"Memprediksi berdasarkan pengalaman PPKM kemarin, satu kelemahan mendasar di PKKM, yakni tidak ada ketegasan dan kejelasan implementasi pembatasan di lapangan. Sebab, fakta di lapangan tidak ada pembatasan sama sekali. Kalau PPKM mikro nanti hanya mengubah kata makro jadi mikro tapi pelaksanaannya sama nggak jelas juga," tegasnya.
Poinnya, tambah dia, sebenarnya pada penjelasan dalam juklak petunjuk pelaksanaan di lapangan. Apa yang dibatasi, pasar kah? kalau dibatasi berapa jam, yang terpenting sanksinya apa kalau tidak patuh pada aturan. Tanpa itu semua, tidak efektif," jelasnya.
Baginya, istilah PPKM selama ini hanya program di atas kertas. Tetapi implementasi tidak jelas dan tegas. Yang diperlukan pada PPKM mikro di Jatim adalah kejelasan dan ketegasan. Artinya memiliki target yang akan dicapai.
Kemudian, tegas Atoillah, bentuk mobilitas dipertanyakan, akan seperti apa yang harus diperketat. Hal itu juga harus tertulis dengan tegas dan jelas. Maka bukan menjadi normatif daerah tersebut dilakukan PPKM mikro, sebab nantinya akan membingungkan pelaksana di lapangan.
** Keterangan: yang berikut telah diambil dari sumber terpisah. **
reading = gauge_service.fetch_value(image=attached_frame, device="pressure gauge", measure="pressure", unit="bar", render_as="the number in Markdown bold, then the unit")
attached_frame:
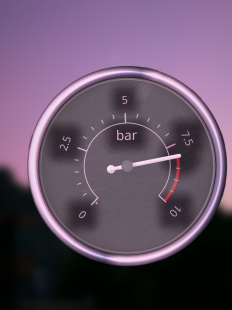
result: **8** bar
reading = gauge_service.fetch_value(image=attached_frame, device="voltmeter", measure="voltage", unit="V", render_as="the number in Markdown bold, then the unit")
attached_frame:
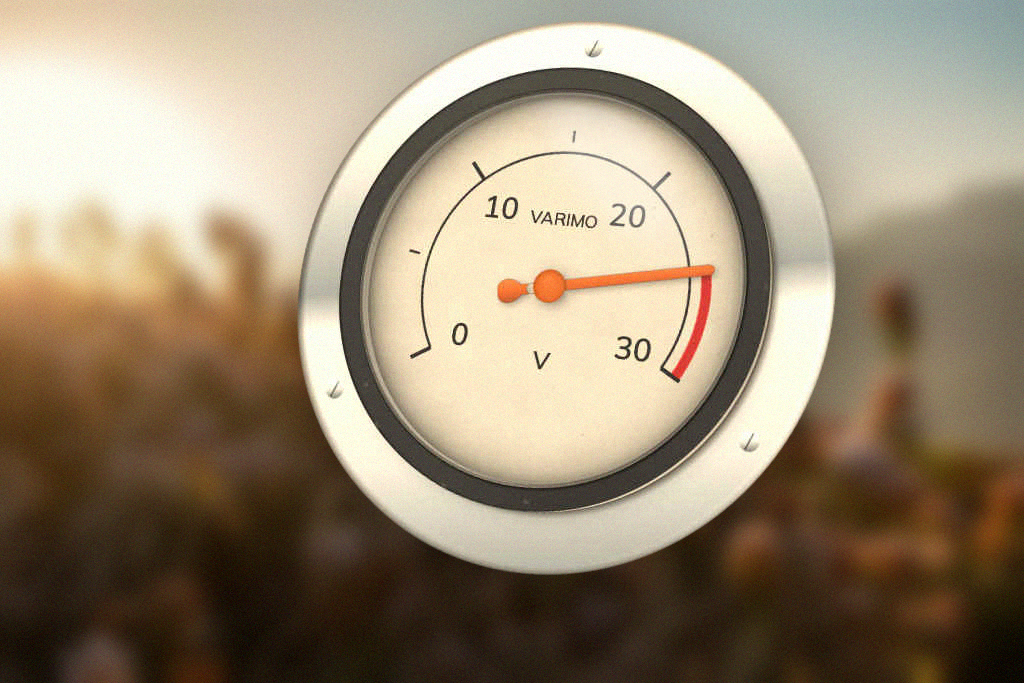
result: **25** V
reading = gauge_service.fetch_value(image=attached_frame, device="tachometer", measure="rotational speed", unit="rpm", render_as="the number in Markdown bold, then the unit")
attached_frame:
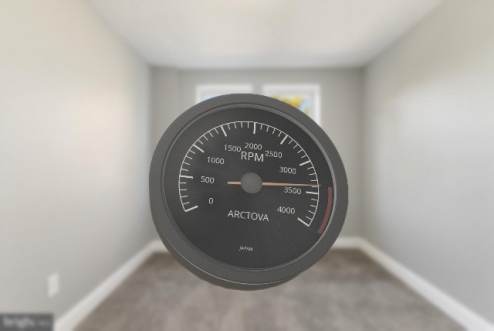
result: **3400** rpm
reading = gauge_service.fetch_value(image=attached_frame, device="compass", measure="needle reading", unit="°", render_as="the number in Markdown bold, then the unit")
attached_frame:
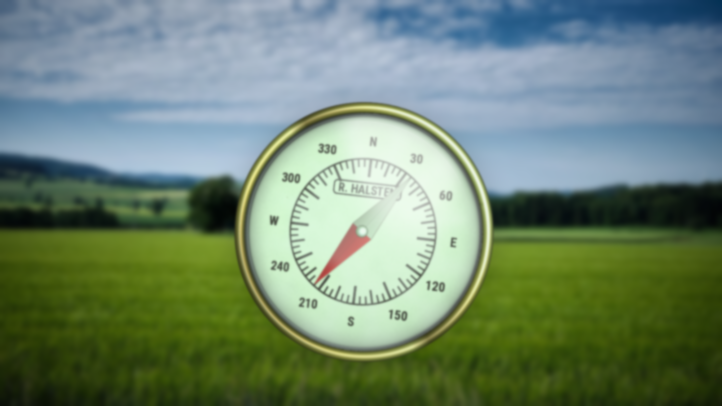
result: **215** °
"Jadi mobilitas di mana, pasar apa, atau tempat berkumpul mana di daerah tersebut yang harus diatasi. Itu saya kira harus tegas. Selama ini PPKM kan nggak tegas, sehingga para pelaksana di lapangan gamang mau melakukan penindakan, sementara petunjuk tidak jelas. Kata-kata mikro lebih ke wilayah mikro sudah bagus, tapi PPKM ini sendiri yang menurut saya masih sebaiknya minimal menggunakan istilah PSBB. Karena yang di UU seperti itu jangan dimodifikasi dengan lain-lain," pungkasnya.